A Poe Suprise

by Radio Somewhere

There’s something soothing to me about accounts of traveling on rivers in times gone by. The pace is slow — and it’s reflected in the writing. Reading Mark Twain’s Huckleberry Finn, you almost fancy that you’re floating down the Mississippi yourself, watching forested islands and desolate sandbars pass by; and the drifting lanterns of other vessels by night. And as you turn the pages of Thoreau’s A Week on the Concord and Merrimack Rivers, you almost hear the sounds of oar on water, as he paddles the canoe.
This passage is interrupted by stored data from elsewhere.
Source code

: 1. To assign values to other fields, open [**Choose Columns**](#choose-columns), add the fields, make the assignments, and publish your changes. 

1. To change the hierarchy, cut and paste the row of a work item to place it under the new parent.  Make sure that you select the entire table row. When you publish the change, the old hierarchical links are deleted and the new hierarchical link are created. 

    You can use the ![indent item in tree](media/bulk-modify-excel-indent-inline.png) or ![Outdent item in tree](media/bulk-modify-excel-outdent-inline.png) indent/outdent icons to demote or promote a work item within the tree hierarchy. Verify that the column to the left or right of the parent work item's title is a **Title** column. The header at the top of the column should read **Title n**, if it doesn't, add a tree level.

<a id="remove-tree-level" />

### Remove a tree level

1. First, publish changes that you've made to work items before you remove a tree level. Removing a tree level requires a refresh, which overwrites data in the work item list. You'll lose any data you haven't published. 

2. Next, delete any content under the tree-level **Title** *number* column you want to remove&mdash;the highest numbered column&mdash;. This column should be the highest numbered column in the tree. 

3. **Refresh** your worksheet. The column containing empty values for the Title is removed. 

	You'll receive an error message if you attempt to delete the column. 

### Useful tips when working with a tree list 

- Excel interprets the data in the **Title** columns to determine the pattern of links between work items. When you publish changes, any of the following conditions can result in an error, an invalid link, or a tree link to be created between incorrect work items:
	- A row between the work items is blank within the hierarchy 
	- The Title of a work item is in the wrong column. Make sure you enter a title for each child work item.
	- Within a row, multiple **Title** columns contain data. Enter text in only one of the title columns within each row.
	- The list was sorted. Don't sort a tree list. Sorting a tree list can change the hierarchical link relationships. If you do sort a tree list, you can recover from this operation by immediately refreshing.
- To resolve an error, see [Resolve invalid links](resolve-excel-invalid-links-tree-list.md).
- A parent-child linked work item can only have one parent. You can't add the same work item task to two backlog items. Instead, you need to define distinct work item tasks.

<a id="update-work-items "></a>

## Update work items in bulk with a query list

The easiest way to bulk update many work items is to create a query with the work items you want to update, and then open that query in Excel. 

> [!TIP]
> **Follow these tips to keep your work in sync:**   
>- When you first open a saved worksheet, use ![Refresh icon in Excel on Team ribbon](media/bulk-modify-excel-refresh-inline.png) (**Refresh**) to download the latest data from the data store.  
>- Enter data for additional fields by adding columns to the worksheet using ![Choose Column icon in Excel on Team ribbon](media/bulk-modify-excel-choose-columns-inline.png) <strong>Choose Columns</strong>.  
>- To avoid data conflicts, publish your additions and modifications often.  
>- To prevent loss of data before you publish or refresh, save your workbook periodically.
But I wasn’t expecting such a discourse from Edgar Allan Poe. The Journal of Julius Rodman, written in 1840, describes a fictitious (I assume, although it might be based on an actual journal) expedition up the Missouri River. It’s slightly funny in a dry way — especially the descriptions of the members of the party, including the dog — but the charming descriptions of riparian scenery and the lands beyond took me rather by surprise: “fairy-looking” islands; majestic forest oaks; wild grape vines, plum bushes and cherry trees; profusions of blossoms of all colors; riverbanks of velvety green grass extending down into and beneath the water; other grass giving off a vanilla perfume pervading the air; and the prairies exceeding “in beauty any thing told in the Arabian Nights.” (I mentioned the Arabian Nights in my last post, so when I read that passage this morning, I enjoyed the synchronicity.)

Most charming of all is the narrative describing a gang of beavers felling a tree; around fifty of them working in shifts of six or seven; gnawing away at the incision; and somehow knowing exactly when to move to the opposite side when the incision is about to give way; and then nibbling away at the other side until the tree finally falls with a crash, quite conveniently over the swamp they are working on — and the gang promptly ceases their labor and begins to play in celebration.

I can’t recall a single instance of Mark Twain describing the work of a beaver. It would be appear to be much of an oversight — so perhaps I’m wrong. For now, I’ll enjoy Poe’s account. I still haven’t finished with Julius Rodman. I hope nothing happens to the dog.